ЗАДАНИЕ A
Пожалуйста, ответьте по рецензии ниже на три вопроса, пометив ответы так же:
(i) Сколько примерно стихотворений входит в книгу?
(ii) Какого художника особо отмечает рецензия?
(iii) Какие город и год издания указаны для книги?

Вы здесь

Душа не ведает предела

(Анатолий Кобенков. Осень: ласточка напела. Новая книга стихотворений. Иркутск, 2000)
Файл: Иконка пакета 11_beriazev_dnvp.zip (5.8 КБ)
КНИЖНАЯ ПОЛКА

Душа не ведает предела
(Анатолий Кобенков. Осень: ласточка напела. Новая книга стихотворений. Иркутск, 2000)


Книга невелика. Около семидесяти лирических стихотворений. Но, надо отдать должное, сделана в лучших издательских традициях и с первого взгляда вызывает симпатию. Над ней потрудились многие профессионалы. Недаром, автор в предисловии выражает благодарность всем, причастным к ее рождению. Особых слов заслуживает художник Сергей Григорьев — знаковость, сдержанный колорит и шрифтовая графика обложки, неожиданный изысканный форзац в небольшой брошюре — все это делает данный сборник именно книгой лирических стихотворений и настоящим событием, полным смысла и значения.
Простота, точность и вкус. В этом, видимо, и есть наличие традиции. И — ей-Богу — при виде книги А. Кобенкова испытываешь нечто забытое и ностальгическое.
Вышесказанное в целом относится и к стихам.

                  Русский роман: стражи ночных общежитий…
— Мы заночуем… — Вот полотенце… — Вот
розовый венчик из разноцветных нитей,
плюшевых ковриков и воробьиных нот.

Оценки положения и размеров
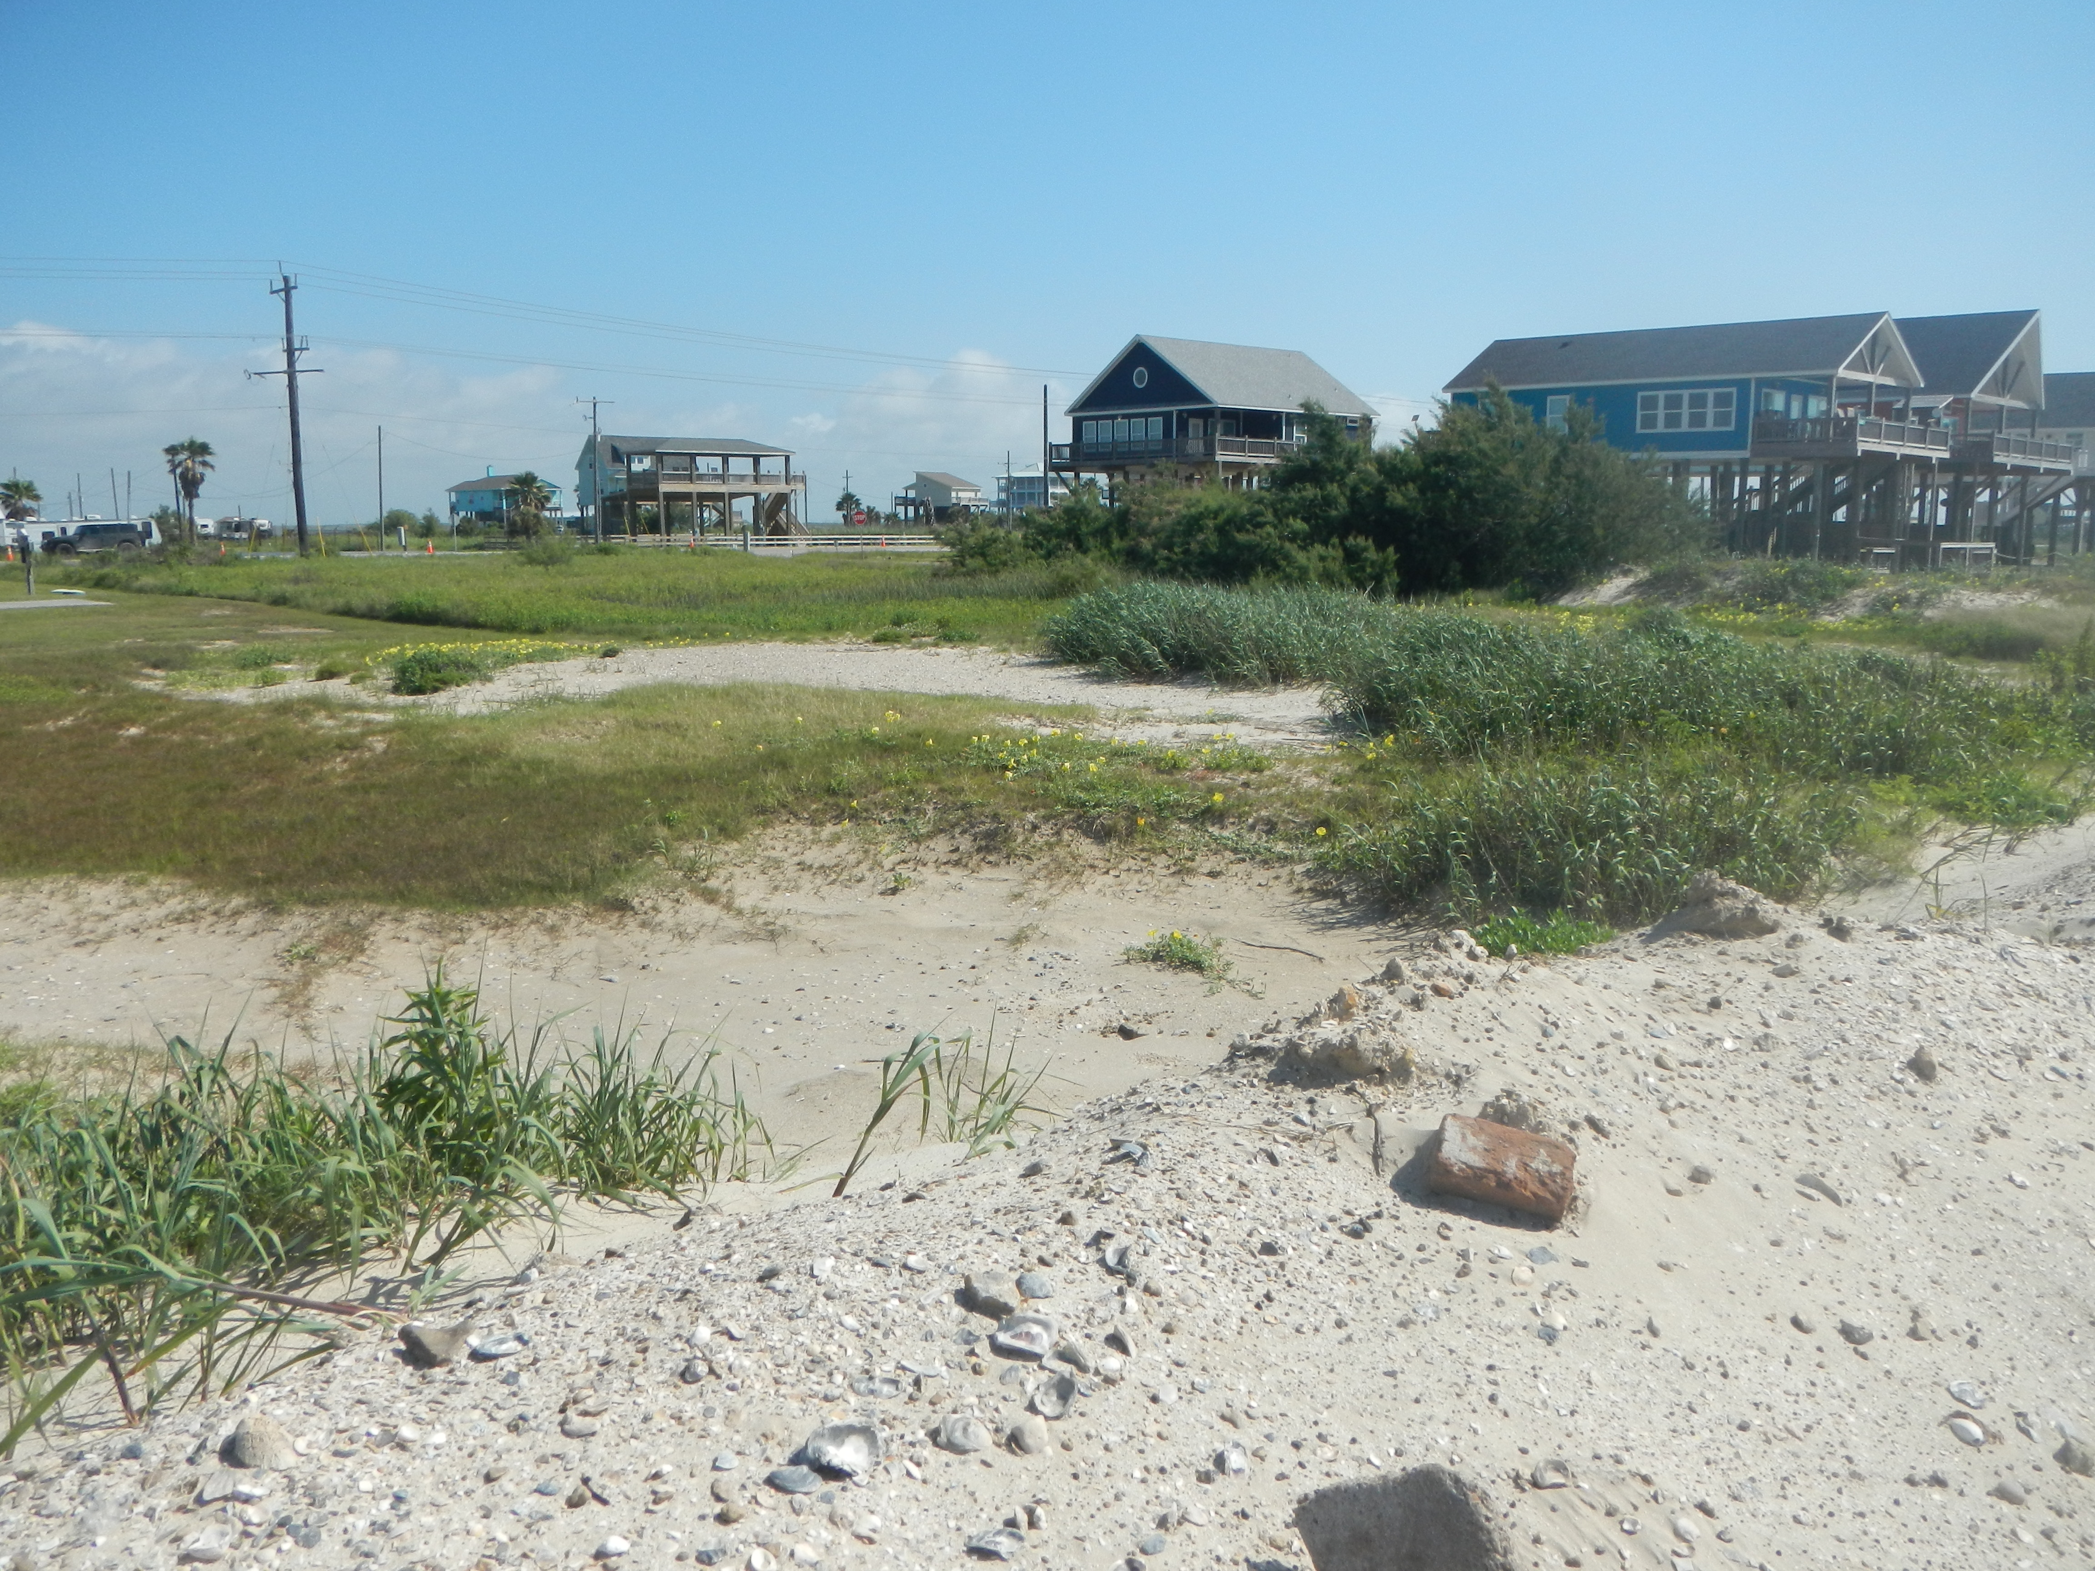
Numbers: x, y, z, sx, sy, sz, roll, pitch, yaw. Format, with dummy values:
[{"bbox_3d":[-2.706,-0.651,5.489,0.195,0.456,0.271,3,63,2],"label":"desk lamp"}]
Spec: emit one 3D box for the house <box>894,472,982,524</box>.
[{"bbox_3d":[-14.846,-39.015,234.796,9.800,8.800,8.400,-8,12,-41],"label":"house"}]

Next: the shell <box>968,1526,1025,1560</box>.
[{"bbox_3d":[-0.054,0.788,1.760,0.059,0.017,0.038,-2,9,-9],"label":"shell"}]

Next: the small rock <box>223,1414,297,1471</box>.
[{"bbox_3d":[-0.901,0.758,1.950,0.068,0.048,0.058,-4,10,-26],"label":"small rock"}]

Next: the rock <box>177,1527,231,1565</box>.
[{"bbox_3d":[-0.856,0.773,1.720,0.048,0.019,0.036,0,9,0],"label":"rock"}]

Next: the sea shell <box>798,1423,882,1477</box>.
[{"bbox_3d":[-0.218,0.705,1.800,0.080,0.030,0.062,0,9,0],"label":"sea shell"}]

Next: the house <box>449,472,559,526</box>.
[{"bbox_3d":[-64.033,-33.127,200.000,10.500,7.600,8.500,-7,11,-37],"label":"house"}]

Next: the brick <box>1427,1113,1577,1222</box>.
[{"bbox_3d":[0.698,0.587,2.604,0.200,0.058,0.095,14,32,11],"label":"brick"}]

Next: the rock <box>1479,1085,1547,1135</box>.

ЗАДАНИЕ B
Перепишите часть листинга от строки с «Next: the brick» до конца листинга, заменив «rock» на «stone» и не меняя ничего другого. Приведите только эту часть.

ОТВЕТ A
(i) Около семидесяти.
(ii) Сергея Григорьева.
(iii) Иркутск, 2000.

ОТВЕТ B
Next: the brick <box>1427,1113,1577,1222</box>.
[{"bbox_3d":[0.698,0.587,2.604,0.200,0.058,0.095,14,32,11],"label":"brick"}]

Next: the stone <box>1479,1085,1547,1135</box>.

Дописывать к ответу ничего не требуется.